If $\{X_i\}_i\in I$ are topological spaces, $I$ is infinite, $U_i \subset X_i$ are proper open subsets, then $\prod U_i$ is not open in $\prod X_i$
This is a question from my H.W. assignment. I’ve been staring at this question for 3-4 hours but I couldn’t even find a way to initiate the question. I would appreciate any help or hint to solve the question.
Thanks.
Let $T_i$ be the topology on $X_i.$ The product topology $T$ on $X=\prod_{i\in I}X_i$ is defined as the weakest topology such that each projection $p_j:X\to X_j$ is continuous.
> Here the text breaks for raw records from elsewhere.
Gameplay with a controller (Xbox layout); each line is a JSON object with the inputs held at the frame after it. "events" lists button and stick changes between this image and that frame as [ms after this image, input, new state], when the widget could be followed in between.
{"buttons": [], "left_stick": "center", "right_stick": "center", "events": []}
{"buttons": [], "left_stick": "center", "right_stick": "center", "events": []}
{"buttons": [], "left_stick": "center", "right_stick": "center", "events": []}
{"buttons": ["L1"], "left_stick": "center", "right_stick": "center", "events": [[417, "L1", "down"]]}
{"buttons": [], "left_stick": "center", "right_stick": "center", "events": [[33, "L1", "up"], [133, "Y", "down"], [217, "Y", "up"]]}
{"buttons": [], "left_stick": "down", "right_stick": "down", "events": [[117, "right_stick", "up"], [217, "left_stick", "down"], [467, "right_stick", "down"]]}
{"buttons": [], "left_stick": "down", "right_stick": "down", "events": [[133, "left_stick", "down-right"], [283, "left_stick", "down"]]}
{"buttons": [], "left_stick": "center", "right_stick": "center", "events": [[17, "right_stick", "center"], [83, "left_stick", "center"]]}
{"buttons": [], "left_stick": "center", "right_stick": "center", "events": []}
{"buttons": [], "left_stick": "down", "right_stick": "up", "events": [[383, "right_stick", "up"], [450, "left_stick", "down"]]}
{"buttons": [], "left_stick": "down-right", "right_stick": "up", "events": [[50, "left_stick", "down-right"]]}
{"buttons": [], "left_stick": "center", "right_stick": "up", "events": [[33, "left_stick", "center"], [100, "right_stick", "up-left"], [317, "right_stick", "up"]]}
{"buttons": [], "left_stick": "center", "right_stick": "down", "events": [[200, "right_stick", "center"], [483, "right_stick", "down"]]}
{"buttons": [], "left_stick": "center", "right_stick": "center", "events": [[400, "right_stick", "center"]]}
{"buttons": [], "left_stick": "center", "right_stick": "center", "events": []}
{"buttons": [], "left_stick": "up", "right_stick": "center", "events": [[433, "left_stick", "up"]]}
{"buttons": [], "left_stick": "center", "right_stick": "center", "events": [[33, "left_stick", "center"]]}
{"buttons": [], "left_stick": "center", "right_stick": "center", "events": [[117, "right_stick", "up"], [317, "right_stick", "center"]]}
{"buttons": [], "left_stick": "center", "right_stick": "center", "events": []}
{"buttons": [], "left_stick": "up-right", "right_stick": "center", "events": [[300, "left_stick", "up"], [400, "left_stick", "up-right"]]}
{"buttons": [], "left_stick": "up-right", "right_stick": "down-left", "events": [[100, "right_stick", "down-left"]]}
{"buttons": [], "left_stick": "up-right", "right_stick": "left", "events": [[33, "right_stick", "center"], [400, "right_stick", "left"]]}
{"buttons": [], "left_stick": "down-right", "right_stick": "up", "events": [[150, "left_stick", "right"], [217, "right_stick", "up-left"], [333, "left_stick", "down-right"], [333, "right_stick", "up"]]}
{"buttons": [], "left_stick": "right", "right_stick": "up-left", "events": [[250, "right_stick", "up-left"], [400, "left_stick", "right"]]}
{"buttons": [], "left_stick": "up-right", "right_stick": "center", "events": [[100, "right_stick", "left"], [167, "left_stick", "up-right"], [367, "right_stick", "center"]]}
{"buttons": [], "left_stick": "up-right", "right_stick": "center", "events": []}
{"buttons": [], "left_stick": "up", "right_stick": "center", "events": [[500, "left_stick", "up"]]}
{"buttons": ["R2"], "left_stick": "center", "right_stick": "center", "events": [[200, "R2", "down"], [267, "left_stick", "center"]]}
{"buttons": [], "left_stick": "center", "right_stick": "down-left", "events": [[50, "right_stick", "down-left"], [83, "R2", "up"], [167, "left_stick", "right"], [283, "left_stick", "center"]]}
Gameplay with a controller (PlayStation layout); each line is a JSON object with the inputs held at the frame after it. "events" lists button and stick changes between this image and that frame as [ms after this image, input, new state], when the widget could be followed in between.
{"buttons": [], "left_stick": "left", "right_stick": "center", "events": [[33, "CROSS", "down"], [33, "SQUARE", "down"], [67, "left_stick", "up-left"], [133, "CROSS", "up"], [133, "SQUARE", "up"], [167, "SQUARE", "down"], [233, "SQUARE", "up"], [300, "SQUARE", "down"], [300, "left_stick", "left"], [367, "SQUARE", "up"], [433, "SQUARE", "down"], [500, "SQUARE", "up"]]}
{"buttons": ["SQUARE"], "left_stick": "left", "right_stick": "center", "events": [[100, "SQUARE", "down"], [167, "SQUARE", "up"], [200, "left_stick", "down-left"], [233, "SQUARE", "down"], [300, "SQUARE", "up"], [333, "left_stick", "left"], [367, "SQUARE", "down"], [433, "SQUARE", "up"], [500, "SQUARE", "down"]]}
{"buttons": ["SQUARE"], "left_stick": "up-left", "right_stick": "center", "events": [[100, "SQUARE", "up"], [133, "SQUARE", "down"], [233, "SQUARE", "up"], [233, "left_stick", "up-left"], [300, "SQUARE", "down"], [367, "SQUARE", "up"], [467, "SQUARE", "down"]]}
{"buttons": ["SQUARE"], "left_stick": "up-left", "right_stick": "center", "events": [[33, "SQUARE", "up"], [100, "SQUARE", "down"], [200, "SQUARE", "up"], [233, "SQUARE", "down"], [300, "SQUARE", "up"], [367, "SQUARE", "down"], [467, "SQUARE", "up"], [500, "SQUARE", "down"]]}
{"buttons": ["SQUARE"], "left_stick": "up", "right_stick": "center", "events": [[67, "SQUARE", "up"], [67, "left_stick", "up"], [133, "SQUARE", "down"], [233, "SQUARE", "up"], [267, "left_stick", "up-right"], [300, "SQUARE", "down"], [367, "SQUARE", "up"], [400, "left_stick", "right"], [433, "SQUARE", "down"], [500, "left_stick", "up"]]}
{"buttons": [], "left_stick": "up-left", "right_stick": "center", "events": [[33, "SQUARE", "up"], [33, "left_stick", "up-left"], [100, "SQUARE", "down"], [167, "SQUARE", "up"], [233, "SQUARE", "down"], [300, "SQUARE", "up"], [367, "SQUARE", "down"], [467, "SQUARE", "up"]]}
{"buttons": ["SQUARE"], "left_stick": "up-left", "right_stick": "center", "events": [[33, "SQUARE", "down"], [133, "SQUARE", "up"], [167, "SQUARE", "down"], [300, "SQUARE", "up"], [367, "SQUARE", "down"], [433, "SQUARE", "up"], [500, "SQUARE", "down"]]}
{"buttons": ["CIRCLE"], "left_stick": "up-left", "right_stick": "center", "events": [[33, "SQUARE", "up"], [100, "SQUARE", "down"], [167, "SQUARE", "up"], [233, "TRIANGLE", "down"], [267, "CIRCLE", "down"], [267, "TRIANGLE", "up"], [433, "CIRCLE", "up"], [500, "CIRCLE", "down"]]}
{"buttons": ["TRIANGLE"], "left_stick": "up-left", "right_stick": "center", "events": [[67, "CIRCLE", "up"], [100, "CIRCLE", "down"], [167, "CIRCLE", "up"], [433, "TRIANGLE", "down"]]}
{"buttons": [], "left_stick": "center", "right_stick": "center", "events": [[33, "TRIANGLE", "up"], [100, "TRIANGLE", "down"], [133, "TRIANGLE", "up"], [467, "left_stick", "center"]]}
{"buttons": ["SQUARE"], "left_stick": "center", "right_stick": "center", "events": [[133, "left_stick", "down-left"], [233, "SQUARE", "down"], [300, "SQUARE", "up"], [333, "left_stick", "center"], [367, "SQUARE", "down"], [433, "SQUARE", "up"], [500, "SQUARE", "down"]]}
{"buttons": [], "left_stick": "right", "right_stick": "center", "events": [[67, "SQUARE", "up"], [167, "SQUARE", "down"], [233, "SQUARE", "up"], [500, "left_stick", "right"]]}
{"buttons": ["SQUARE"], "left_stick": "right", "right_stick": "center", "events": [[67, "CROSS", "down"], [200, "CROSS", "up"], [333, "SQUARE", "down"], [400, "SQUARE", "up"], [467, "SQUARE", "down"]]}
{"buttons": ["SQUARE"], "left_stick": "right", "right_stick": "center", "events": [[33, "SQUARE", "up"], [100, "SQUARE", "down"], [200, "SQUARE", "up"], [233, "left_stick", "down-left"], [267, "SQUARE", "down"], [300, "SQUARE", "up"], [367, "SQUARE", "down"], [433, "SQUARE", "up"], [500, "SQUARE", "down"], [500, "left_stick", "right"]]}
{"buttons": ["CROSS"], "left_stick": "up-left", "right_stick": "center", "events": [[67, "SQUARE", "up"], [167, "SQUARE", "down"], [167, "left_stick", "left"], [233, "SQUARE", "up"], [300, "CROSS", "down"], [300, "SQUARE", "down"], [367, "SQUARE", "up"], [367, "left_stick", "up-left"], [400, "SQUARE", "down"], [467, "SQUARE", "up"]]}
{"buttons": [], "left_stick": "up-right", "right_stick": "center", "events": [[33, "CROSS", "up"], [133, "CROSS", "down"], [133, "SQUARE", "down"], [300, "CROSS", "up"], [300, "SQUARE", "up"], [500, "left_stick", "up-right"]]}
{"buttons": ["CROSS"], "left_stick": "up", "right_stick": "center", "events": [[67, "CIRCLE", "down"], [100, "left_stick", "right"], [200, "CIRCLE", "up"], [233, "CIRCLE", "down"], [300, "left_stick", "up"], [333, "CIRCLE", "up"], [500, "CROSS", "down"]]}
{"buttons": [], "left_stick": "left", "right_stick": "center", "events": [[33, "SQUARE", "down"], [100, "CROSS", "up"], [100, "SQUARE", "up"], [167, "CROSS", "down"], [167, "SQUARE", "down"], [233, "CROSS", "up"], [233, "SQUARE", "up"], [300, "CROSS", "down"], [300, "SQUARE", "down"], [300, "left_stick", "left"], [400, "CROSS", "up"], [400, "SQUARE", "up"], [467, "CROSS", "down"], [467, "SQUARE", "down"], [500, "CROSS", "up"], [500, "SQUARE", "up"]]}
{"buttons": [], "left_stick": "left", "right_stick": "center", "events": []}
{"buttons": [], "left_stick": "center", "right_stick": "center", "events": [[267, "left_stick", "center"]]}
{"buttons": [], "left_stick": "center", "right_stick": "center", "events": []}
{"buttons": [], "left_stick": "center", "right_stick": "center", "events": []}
So when $c_j\in T_j$ then $p_j^{-1}c_j=\prod_{i\in I}A_i\in T$, where $A_j=c_j,$ and $A_i=X_i$ for each $i\ne j.$
So we have $S=\bigcup_{j\in I}\{p_j^{-1}c_j:c_j\in T_j\}\subseteq T.$
Now $S$ is a sub-base for a topology $T'$ on $X,$ and $$T'\subseteq T$$ because $S\subseteq T.$
Now each $p_j$ is continuous with respect to the topology $T'$ so by the $\subseteq$-minimality ("weakest") definition of $T,$ we have $$T\subseteq T'.$$ Therefore $T'=T.$
Consider any $U\in T$. Since $S$ is a sub-base for $T$, we have $U\supseteq\bigcap_{i\in E}\;p_i^{-1}c_i$ for some finite $E\subset I$ with each $c_i\in T_i.$ So $U\supseteq\prod_{i\in I}A_i$ where $A_i=c_i$ if $i\in E,$ and $A_i=X_i$ if $i\not\in E.$ Now $E$ is finite so if $I$ is infinite then $\{i\in I: A_i=X_i\}\ne\emptyset.$